What are the effects on a stationary observer for Kerr metric?

[PeterDonis]

For the Tidal force, I think that the Weyl Tensor is a better component than the Riemann one.

For the case you're computing, they're the same. The Kerr metric is a vacuum solution, so its Ricci tensor is zero. So you can call it the Riemann tensor or the Weyl tensor, it doesn't matter.

For the escape velocity, I do think that this particular formula works for all

If you mean the Schwarzschild formula also works for the Kerr metric, this is known to be false.

as it was correct for the Kerr-Newman metric

What are you basing this on?

The time dilation factor gamma is also correct after taking reciprocal of the sqrt of the $g_{00}$ metric component.

For a stationary observer, yes, this works for both the Schwarzschild and the Kerr metrics. The specific formulas are different but the method is the same.

The only trouble I have is Proper acceleration from the Christoffel component. I don't know how to make the vectors for 4-velocity!

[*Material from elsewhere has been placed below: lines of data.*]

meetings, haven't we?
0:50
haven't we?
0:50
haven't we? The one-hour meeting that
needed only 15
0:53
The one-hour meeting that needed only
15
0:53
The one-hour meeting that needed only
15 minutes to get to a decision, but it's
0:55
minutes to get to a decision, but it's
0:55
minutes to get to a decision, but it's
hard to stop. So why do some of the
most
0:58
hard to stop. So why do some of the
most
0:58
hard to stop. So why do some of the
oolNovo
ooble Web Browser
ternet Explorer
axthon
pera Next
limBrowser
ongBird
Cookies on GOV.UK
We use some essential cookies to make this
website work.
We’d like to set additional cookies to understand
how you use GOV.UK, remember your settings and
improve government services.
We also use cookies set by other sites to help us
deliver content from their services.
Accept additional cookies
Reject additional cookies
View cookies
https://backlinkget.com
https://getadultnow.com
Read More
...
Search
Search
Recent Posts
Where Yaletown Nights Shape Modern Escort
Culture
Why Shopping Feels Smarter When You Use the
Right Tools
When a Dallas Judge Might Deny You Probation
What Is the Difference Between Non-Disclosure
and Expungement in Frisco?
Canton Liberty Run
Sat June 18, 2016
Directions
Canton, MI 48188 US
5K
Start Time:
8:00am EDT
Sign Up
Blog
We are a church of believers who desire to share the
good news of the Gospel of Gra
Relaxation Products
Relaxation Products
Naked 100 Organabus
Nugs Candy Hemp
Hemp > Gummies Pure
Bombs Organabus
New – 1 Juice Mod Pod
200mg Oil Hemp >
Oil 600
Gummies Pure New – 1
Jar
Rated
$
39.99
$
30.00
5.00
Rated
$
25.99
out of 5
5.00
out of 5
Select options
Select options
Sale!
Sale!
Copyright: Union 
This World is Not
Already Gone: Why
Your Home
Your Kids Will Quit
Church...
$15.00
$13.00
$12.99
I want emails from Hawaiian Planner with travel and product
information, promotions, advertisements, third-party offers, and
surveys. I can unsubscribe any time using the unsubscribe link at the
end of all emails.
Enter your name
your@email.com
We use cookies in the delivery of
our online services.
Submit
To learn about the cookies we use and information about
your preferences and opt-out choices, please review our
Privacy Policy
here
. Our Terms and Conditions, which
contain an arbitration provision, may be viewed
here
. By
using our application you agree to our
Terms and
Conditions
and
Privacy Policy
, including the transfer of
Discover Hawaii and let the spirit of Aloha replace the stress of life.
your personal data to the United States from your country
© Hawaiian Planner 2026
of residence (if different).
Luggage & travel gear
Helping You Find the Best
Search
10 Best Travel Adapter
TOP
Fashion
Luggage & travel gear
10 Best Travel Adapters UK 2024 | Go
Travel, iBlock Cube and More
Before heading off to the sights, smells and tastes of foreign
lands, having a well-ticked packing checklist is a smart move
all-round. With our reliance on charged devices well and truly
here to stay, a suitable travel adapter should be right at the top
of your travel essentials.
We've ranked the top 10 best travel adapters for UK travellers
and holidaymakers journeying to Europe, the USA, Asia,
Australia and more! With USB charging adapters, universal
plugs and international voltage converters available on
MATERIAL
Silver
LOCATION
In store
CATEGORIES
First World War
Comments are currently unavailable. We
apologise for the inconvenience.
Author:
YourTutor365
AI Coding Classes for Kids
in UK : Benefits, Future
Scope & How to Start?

The 4-velocity for a stationary observer has only one nonzero component, $u^t$. That, and the fact that the vector must have unit norm, should be enough for you to compute the formula for $u^t$.

 

[member 657093]

If you mean the Schwarzschild formula also works for the Kerr metric, this is known to be false.

I am not talking about the Schwarzschild formula! I talked about an Escape velocity formula that involves the $\gamma$ factor that works for all the BH metrics because it is based on their respective $\gamma$.

For the Weyl Tensor, they give different values than the Riemann ones because I took the valence (0,4) instead.

And I finally succeeded in using vector field in the BL coordinates system and finding its covariant derivative to find the nonzero component of the acceleration. From there I just used the Christoffel components with it.

But thanks for the clues, even though they come with a lot of attitudes!!!

 

[PeterDonis]

I talked about an Escape velocity formula that involves the $\gamma$ factor that works for all the BH metrics because it is based on their respective $\gamma$.

What formula is that? The only escape velocity formula I see posted anywhere in this thread is the Schwarzschild formula you posted in the OP.

For the Weyl Tensor, they give different values than the Riemann ones because I took the valence (0,4) instead.

Do you mean you lowered an index? That doesn't make the Weyl tensor different from the Riemann tensor; for any vacuum spacetime they are automatically the same. It just means you lowered an index.

And I finally succeeded in using vector field in the BL coordinates system and finding its covariant derivative to find the nonzero component of the acceleration. From there I just used the Christoffel components with it.

What did you come up with?

even though they come with a lot of attitudes!!!

Statements like this are off topic. Please refrain from them.

 

[member 657093]

The only escape velocity formula I see posted anywhere in this thread is the Schwarzschild formula you posted in the OP.

In post number 25.

Yes I lowered the first index of the Weyl tensor!

$((a^2*m*cos(\theta)^2-m*r^2)/(a^4*cos(\theta)^4+2*a^2*r^2*cos(\theta)^2+r^4))$ is the nonzero component of the acceleration for the Kerr metric.

 

[PeterDonis]

In post number 25.

Ah, sorry, I missed it. So you mean this:

By the way, for escape velocity, I've read on wikipedia for the Kerr-Newman metric, that they are using $c * \frac {\sqrt{\gamma^2 - 1}}{\gamma}$ Would this work for the Kerr metric?

The Wikipedia page you refer to explicitly says that the formula is for radial escape velocity. We're not just talking about the radial case in this thread.

 

[PeterDonis]

Yes I lowered the first index of the Weyl tensor!

Which, given that this is a vacuum spacetime, is equivalent to lowering the first index of the Riemann tensor, since they are identical.

 

[PeterDonis]

I'm talking about this one

Ok. Yes, your point is valid regarding that post. @Vick, @Yukterez is correct that the 4-velocity of a stationary observer is not $(1, 0, 0, 0)$, it is $(1 / \sqrt{g_{tt}}, 0, 0, 0)$.

 

[PeterDonis]

Thread closed for moderation.

 

[PeterDonis]

After a thread ban and some cleanup, the thread is reopened.